Conservatives have spent more than a year trying to get us to forget exactly why we are in Iraq. Through the 2004 election, Republicans were effectively able to put the war in Iraq under the umbrella of the War on Terror — as little as two years ago, a majority of Americans believed (incorrectly) that Saddam Hussein was in some way involved in the Sept. 11 attacks. But as things began to deteriorate in Iraq, and the WMDs that we launched this “pre-emptive” attack (remember that word?) never materialized, Americans began to separate the two, which one can argue was the Republicans’ undoing in 2006.
Before we can continue, we must lay the foundation for a bit of decorum. Keith Olbermann of MSNBC, who fancies himself a Bill O’Reilly alternative with a heart that bleeds, has the habit of ending his show with a count of how many days it has been “since the declaration of mission accomplished in Iraq;” today will be 1,354.
Truth hurts. But just because it may hurt does not mean it is untrue, or should remain unsaid. It is not unpatriotic to keep count of the days since mission accomplished was declared, any more than it is unpatriotic to continue to ask where in the hell the weapons of mass destruction that prompted this pre-emptive war have gone.

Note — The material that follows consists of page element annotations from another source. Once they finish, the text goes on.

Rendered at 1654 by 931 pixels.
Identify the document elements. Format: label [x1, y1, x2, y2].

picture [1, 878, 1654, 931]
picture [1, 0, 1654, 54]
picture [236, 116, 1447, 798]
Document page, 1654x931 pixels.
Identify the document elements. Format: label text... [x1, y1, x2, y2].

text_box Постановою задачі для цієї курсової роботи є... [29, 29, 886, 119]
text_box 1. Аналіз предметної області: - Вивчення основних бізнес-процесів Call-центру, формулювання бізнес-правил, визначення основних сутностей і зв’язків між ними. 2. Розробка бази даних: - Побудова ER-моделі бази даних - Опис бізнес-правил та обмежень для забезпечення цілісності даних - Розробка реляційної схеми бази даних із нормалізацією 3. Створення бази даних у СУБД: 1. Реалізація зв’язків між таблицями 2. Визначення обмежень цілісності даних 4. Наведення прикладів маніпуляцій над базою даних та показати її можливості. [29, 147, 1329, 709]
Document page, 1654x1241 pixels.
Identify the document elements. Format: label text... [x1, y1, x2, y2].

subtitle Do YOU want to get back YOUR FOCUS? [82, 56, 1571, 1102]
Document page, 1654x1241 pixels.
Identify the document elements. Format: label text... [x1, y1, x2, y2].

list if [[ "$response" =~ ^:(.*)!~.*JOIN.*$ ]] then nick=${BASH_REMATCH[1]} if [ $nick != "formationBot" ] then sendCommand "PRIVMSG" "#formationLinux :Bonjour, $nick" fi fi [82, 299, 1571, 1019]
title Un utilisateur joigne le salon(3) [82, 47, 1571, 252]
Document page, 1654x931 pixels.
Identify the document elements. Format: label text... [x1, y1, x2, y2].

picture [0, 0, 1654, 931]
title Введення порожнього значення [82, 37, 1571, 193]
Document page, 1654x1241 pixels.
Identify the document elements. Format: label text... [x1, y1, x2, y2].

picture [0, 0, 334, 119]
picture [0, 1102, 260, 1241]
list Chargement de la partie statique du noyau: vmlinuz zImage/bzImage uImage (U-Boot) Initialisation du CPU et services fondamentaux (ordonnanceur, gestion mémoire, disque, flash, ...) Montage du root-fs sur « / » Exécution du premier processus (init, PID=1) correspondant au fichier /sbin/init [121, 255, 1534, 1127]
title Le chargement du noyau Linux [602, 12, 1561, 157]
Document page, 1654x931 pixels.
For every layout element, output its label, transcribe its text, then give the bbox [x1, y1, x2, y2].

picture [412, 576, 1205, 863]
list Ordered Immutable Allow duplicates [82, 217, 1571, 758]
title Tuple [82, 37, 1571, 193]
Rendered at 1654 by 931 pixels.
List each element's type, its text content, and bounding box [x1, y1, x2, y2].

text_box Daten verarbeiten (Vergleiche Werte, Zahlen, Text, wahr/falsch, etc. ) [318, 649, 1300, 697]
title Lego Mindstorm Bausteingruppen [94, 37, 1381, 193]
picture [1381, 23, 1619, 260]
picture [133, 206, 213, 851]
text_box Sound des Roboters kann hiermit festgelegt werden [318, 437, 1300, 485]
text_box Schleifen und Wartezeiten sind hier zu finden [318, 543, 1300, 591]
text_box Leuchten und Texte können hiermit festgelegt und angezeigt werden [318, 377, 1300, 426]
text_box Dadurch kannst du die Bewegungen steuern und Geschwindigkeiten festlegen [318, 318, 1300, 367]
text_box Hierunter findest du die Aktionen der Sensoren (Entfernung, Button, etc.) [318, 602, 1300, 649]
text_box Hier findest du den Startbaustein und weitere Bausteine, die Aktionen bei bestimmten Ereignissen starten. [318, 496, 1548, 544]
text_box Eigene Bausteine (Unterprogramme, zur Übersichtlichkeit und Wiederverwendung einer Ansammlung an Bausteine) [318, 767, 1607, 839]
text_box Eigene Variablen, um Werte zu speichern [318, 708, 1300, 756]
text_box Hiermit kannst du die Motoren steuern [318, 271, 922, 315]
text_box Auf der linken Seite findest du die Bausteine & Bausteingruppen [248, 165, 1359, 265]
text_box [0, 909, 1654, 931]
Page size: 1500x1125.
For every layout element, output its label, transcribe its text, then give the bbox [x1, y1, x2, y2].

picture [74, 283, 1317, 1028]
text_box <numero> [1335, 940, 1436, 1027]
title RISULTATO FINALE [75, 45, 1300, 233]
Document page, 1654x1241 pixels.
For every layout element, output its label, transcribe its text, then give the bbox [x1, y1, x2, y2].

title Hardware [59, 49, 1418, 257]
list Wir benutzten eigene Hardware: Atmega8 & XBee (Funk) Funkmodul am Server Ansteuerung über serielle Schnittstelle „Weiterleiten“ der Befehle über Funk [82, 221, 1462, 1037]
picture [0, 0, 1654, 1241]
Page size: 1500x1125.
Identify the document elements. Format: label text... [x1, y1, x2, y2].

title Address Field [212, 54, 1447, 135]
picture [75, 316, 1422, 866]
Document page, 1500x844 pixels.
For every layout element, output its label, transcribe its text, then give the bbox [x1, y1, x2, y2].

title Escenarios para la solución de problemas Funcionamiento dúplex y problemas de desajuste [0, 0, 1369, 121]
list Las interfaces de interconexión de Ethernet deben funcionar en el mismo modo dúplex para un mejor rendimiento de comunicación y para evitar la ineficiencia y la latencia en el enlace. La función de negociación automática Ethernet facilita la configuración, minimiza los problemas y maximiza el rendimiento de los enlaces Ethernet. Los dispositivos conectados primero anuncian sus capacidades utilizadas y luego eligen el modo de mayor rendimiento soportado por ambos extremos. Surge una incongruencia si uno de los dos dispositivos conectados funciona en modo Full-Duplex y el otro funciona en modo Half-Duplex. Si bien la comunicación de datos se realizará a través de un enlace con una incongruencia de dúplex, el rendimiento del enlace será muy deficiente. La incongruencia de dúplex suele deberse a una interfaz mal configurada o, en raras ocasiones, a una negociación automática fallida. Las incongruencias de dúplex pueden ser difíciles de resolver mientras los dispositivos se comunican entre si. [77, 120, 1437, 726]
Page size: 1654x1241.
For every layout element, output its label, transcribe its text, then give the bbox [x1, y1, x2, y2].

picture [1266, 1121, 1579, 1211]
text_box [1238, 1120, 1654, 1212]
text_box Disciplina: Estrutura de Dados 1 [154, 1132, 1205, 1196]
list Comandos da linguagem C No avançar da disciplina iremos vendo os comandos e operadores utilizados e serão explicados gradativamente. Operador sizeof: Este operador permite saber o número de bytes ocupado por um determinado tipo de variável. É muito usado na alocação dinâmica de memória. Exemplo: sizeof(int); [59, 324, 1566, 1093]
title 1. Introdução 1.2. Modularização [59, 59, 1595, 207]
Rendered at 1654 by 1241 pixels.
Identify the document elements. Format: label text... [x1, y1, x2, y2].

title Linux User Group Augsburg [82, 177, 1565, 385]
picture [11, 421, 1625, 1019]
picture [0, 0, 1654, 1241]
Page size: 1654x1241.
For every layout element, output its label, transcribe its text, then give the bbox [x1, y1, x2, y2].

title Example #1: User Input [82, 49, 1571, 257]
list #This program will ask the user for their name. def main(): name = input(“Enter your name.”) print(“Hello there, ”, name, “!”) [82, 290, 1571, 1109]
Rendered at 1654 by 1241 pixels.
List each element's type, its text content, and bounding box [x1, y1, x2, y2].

More than 3,000 American servicemen, and an astronomical and unverifiable number of Iraqis (lest we forget, Iraqis are people, too) have died for this misled and mismanaged war. If there is any absence of patriotism, it is by those who will espouse that we are in Iraq because Saddam Hussein was a bad, bad man. If draping such falsehood over the coffins of three thousand Americans is not unpatriotic, nothing is.
As for this “new direction,” it would be a grave mistake to consider it a panacea. As The New York Times argued, “there are no really satisfying answers in Iraq, since all of the remaining options are bad.” At the same time, we are not winning, and having more troops very well might help us win, as might Robert Gates, who replaced Donald Rumsfeld’s disgraceful ineptitude and hubris. Only time will tell.
But as we move forward with this “new direction,” we must not forget our old directives. If this new Democratic Congress could wrap their minds around the concept of a “business day,” there would be more than enough time to press forward in Iraq and look backward in America. For example, if there are no weapons of mass destruction, we need to know why we so adamantly believed that there were. If someone intentionally lied about it leading up to the war, it constitutes treason at best, 3,000 counts of murder at worst. We owe it to the dead to start asking such questions. And it is not unpatriotic to say so.
Brian Goodman is a senior communications major.